Search code examples
arrayscmultidimensional-arraylanguage-lawyermemory-layout

Is a two-dimensional array implemented as a continuous one-dimensional array?


I have a question about the memory layout of a two-dimensional array. When we define one, just like int a[3][4], is the memory allocated to this array continuous?

Or in other words, is a two-dimensional array implemented as a continuous one-dimensional array?

If the answer is yes, is accessing a[0][6] equivalent to accessing a[1][2]?

I wrote the following C program.

#include <stdio.h>
int main(){
    int a[3][4] = {{1, 2, 3, 4},
                   {5, 6, 7, 8},
                   {9, 10, 11, 12}};
    printf("%d %d\n", a[0][6], a[1][2]);
    return 0;
}

I find that the output is 7 7.

a[0][6] seems illegal, but it points to a[1][2], I want to know why and is such operation legal?


Solution

  • This is as interesting case. Section 6.2.5p20 of the C standard defines an array as follows:

    An array type describes a contiguously allocated nonempty set of objects with a particular member object type, called the element type. The element type shall be complete whenever the array type is specified. Array types are characterized by their element type and by the number of elements in the array. An array type is said to be derived from its element type, and if its element type is T , the array type is sometimes called ‘‘array of T ’’. The construction of an array type from an element type is called ‘‘array type derivation’’

    So an array is a contiguous set of objects of a particular type. In the case of int a[3][4] it is an array of size 3 whose objects are also arrays. The type of the subarray is int [4], i.e. an array of size 4 of type int.

    This means that a 2D array, or more accurately an array of arrays, does indeed have all of the individual members of the inner array laid out continuously.

    This does not however mean that the above array can be accessed as a[0][6] as in your example.

    Section 6.5.2.1p2 regarding the array subscript operator [] states:

    The definition of the subscript operator [] is that E1[E2] is identical to (*((E1)+(E2)))

    And section 6.5.6p8 regarding the + operator when applied to a pointer operand states:

    When an expression that has integer type is added to or subtracted from a pointer, the result has the type of the pointer operand. If the pointer operand points to an element of an array object, and the array is large enough, the result points to an element offset from the original element such that the difference of the subscripts of the resulting and original array elements equals the integer expression. In other words, if the expression P points to the i-th element of an array object, the expressions (P)+N (equivalently, N+(P)) and (P)-N (where N has the value n) point to, respectively, the i+n-th and i−n-th elements of the array object, provided they exist. Moreover, if the expression P points to the last element of an array object, the expression (P)+1 points one past the last element of the array object, and if the expression Q points one past the last element of an array object, the expression (Q)-1 points to the last element of the array object. If both the pointer operand and the result point to elements of the same array object, or one past the last element of the array object, the evaluation shall not produce an overflow; otherwise, the behavior is undefined. If the result points one past the last element of the array object, it shall not be used as the operand of a unary * operator that is evaluated.

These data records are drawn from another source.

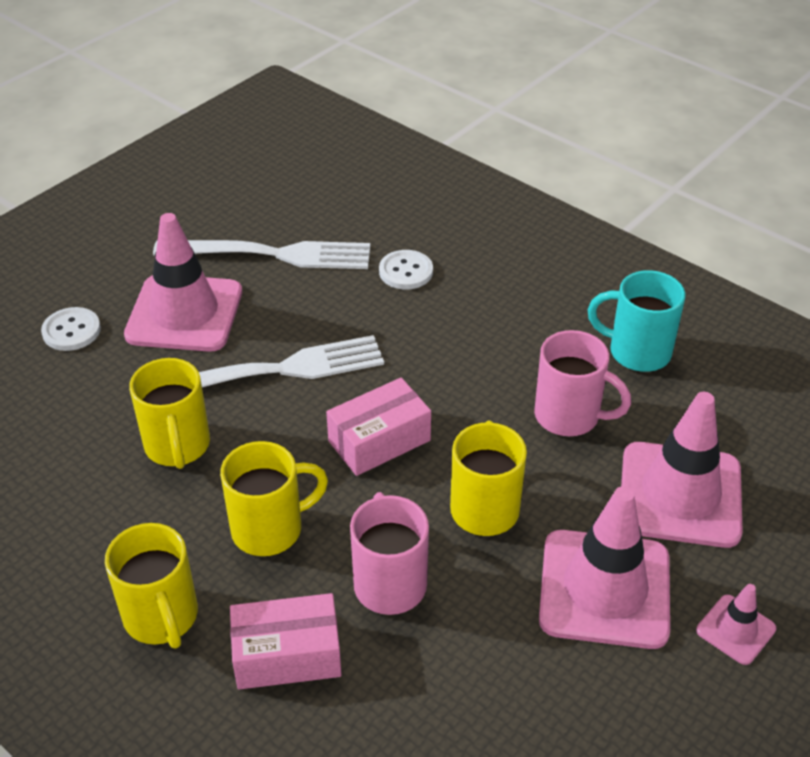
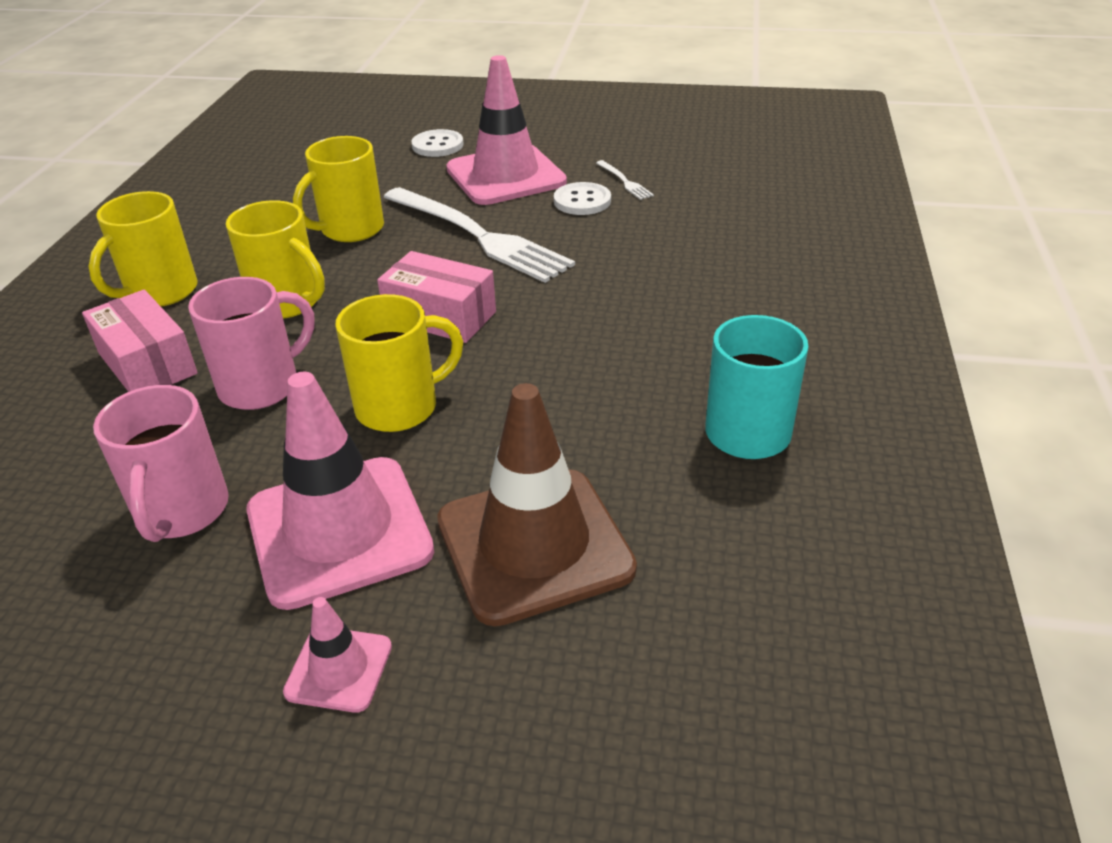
camera: 60 degrees right, 5 degrees down
(272, 254) = (624, 181): white fork -> white fork, size x0.40
(406, 271) = (688, 248): white button -> white button (582, 201)
(569, 416) = (585, 417): pink mug -> pink mug (182, 512)
(680, 494) = (534, 545): pink traffic cone -> brown traffic cone

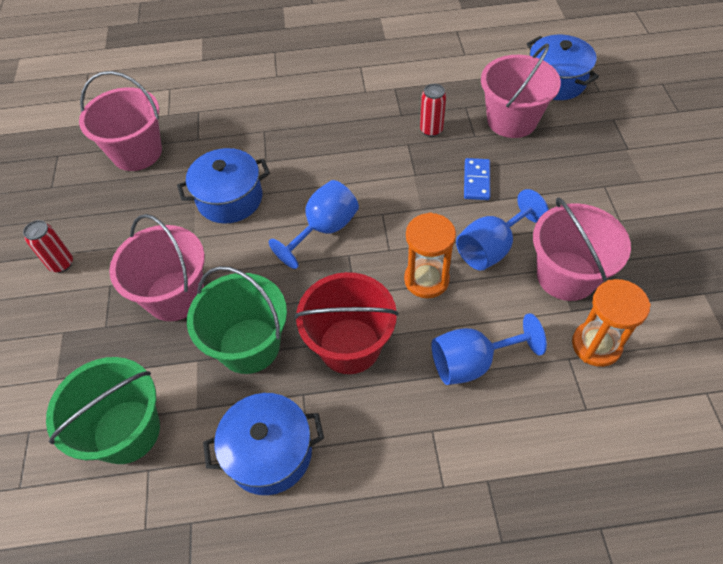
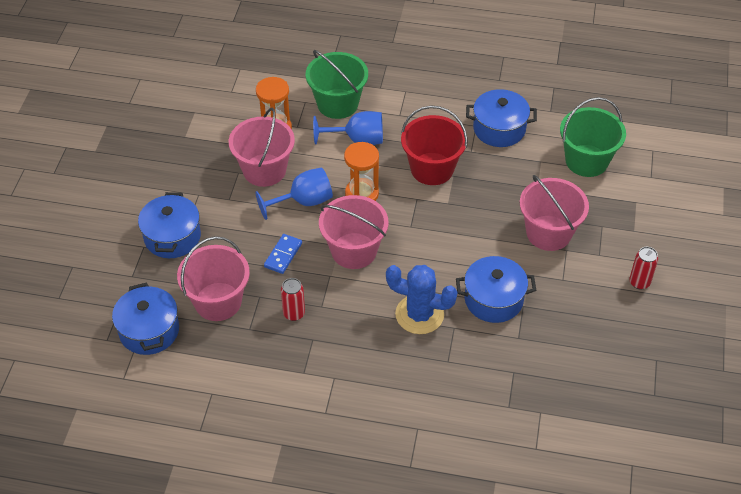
camera: 165 degrees left, 5 degrees down
(137, 152) = (574, 374): pink bucket -> pink bucket (354, 251)
(249, 345) = (500, 186): green bucket -> green bucket (337, 104)
(305, 163) = (419, 314): none -> blue cactus
(324, 229) = (422, 250): blue goblet -> none
(607, 165) = (172, 237): none -> blue pot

    There's a lot to ingest here, but the important part is that given an array of size X, the valid array indices range from 0 to X-1, and attempting to use any other index triggers undefined behavior. In particular, since a[0] has type int [4], attempting to access a[0][6] is going outside the bounds of the array a[0].

    So while a[0][6] in practice would probably work, the C standard makes no guarantee that it will. And given that modern optimizing compilers will aggressively assume undefined behavior doesn't exist in a program and optimize based on that fact, you could end up in a situation where something goes wrong and you don't know why.

    To summarize: yes 2D arrays are implemented that way, and no you can't access them like that.